Discurso foi transmitido pelo perfil do presidente nas redes sociais. Bolsonaro falou também da CPI da Covid e da PEC dos Precatórios

  • Brasília | Jéssica Moura, do R7, em Brasília

Presidente foi a
 Ponta Grossa neste sábado (6) e falou a policiais rodoviários

Presidente foi a Ponta Grossa neste sábado (6) e falou a policiais rodoviários

Marcelo Camargo/Agência Brasil - 04.11.2021

Em um discurso na manhã deste sábado (6), dirigido a policiais rodoviários no Paraná, o presidente Jair Bolsonaro reiterou a intenção de privatizar a Petrobras. Ele também criticou a atuação da CPI (Comissão Parlamentar de Inquérito) da Covid no Senado. A comissão sugeriu no mês passado o indiciamento do presidente em nove crimes na condução da crise sanitária. O discurso foi feito logo após uma motociata em Ponta Grossa (PR). 

Bolsonaro falou também das eleições de 2022 e da votação da PEC (Proposta de Emenda à Constituição) 23/2021, que posterga o pagamento dos precatórios do governo a cidadãos e empresas. Sem máscara e sob gritos de "mito", o presidente discursou ao lado do líder do governo na Câmara dos Deputados, Ricardo Barros (PP-PR).
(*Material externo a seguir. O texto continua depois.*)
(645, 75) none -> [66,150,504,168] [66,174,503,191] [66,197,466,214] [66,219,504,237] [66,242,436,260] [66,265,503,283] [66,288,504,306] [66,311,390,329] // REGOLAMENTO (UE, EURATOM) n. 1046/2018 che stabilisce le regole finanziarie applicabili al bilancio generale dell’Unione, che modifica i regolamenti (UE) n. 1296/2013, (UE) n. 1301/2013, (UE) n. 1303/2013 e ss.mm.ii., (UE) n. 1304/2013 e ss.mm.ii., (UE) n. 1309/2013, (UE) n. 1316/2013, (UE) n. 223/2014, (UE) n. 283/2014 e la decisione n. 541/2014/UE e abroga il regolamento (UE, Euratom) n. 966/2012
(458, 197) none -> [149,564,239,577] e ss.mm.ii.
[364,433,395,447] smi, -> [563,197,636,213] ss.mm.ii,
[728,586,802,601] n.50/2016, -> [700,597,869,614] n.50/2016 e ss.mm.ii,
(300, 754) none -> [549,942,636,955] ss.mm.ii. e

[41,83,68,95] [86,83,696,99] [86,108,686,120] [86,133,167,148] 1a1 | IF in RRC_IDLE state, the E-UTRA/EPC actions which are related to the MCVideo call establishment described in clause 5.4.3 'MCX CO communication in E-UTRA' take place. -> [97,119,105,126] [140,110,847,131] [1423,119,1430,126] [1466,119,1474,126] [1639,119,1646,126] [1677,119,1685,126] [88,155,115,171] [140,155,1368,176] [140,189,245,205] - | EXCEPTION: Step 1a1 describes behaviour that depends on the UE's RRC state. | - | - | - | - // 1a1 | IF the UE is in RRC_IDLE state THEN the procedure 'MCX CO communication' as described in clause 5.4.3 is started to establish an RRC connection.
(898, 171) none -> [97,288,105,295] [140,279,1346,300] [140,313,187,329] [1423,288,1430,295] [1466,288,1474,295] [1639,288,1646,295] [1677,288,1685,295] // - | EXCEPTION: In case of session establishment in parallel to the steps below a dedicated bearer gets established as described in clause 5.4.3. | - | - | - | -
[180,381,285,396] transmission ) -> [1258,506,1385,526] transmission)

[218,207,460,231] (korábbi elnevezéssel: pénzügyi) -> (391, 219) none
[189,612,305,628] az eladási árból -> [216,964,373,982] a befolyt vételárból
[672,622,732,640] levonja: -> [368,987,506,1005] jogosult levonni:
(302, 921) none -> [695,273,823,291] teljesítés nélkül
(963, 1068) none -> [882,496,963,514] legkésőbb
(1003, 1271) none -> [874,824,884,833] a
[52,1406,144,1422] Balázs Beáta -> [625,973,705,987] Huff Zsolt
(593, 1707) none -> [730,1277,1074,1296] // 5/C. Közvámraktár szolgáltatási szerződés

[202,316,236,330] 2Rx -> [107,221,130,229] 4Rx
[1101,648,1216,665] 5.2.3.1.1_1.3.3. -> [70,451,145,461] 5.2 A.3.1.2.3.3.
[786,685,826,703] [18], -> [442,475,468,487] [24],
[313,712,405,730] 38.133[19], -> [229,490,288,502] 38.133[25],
O evento foi transmitido pelo perfil do presidente nas redes sociais.

Economia

"Sabemos da inflação, aumento de combustível, sabemos que a Petrobras é independente, infelizmente. Vamos buscar, de alguma maneira, de nossa parte, ficar livres da Petrobras, e quem sabe partir para a privatização", afirmou o presidente.

O chefe do Executivo lembrou ainda da votação no Congresso Nacional da PEC dos Precatórios, cujo texto foi aprovado em primeiro turno na Câmara dos Deputados nesta semana. A matéria será analisada novamente, em segundo turno, no plenário da Câmara antes de seguir para o Senado. O projeto amplia o Orçamento do governo federal para 2022 em R$ 89,1 bilhões. A manobra articulada pelo Executivo dribla o teto de gastos e assegura uma fonte de recursos para o pagamento do Auxílio Brasil, o novo benefício social que vai substituir o Bolsa Família.

"Agora está na hora de agir. Estamos votando a tal da PEC dos Precatórios para fazer com que o nosso Orçamento funcione no ano que vem, para dobrar o Bolsa Família, porque estamos vivendo uma inflação de alimentos. Inflação de combustíveis. Estamos pagando a conta, do que eu não apoiei, do 'fique em casa, a economia a gente vê depois'. Estamos fazendo o possível", alegou Bolsonaro. 

Política

CPI da Covid

No discurso, Bolsonaro aproveitou para criticar a CPI da Covid. O relatório final da comissão foi aprovado pelo colegiado no fim de outubro, após seis meses de trabalhos, e sugere o indiciamento do presidente por nove crimes, como charlatanismo, epidemia com resultado de morte e crime contra a humanidade, o que possibilita o envio do documento ao Tribunal Penal Internacional, em Haia, na Holanda.

A CPI apontou que Bolsonaro sabia das tratativas ilegais para a compra de doses da vacina Covaxin, fabricada pela farmacêutica indiana Bharat Biotech, por intermédio da Precisa Medicamentos, mas não tomou providências ao ser alertado pelo deputado federal Luis Miranda  (DEM-DF) e pelo irmão dele, o ex-servidor do Ministério da Saúde Ricardo Miranda, e, portanto, teria prevaricado.

"A única revelação bombástica do Omar Aziz, que era presidente da CPI: 'Temos um presidente que é motoqueiro'. Aquela cara de capivara me chamando de motoqueiro. Me acusou como se eu fosse ficar indignado. Pode falar motoqueiro, ou motociclista, eu sei o que é liberdade em duas rodas", ironizou o presidente. "Na hora de pedir uma pizza, ele liga para o motoqueiro", acrescentou.

Eleições

Por fim, Bolsonaro ainda reforçou que o Poder Judiciário precisa passar por uma renovação e que caberá ao próximo presidente, eleito em 2022, indicar dois ministros para o STF (Supremo Tribunal Federal). "Vamos oxigenando. Nós não podemos ficar eternamente no poder, isso não é bom. O meu limite são oito anos."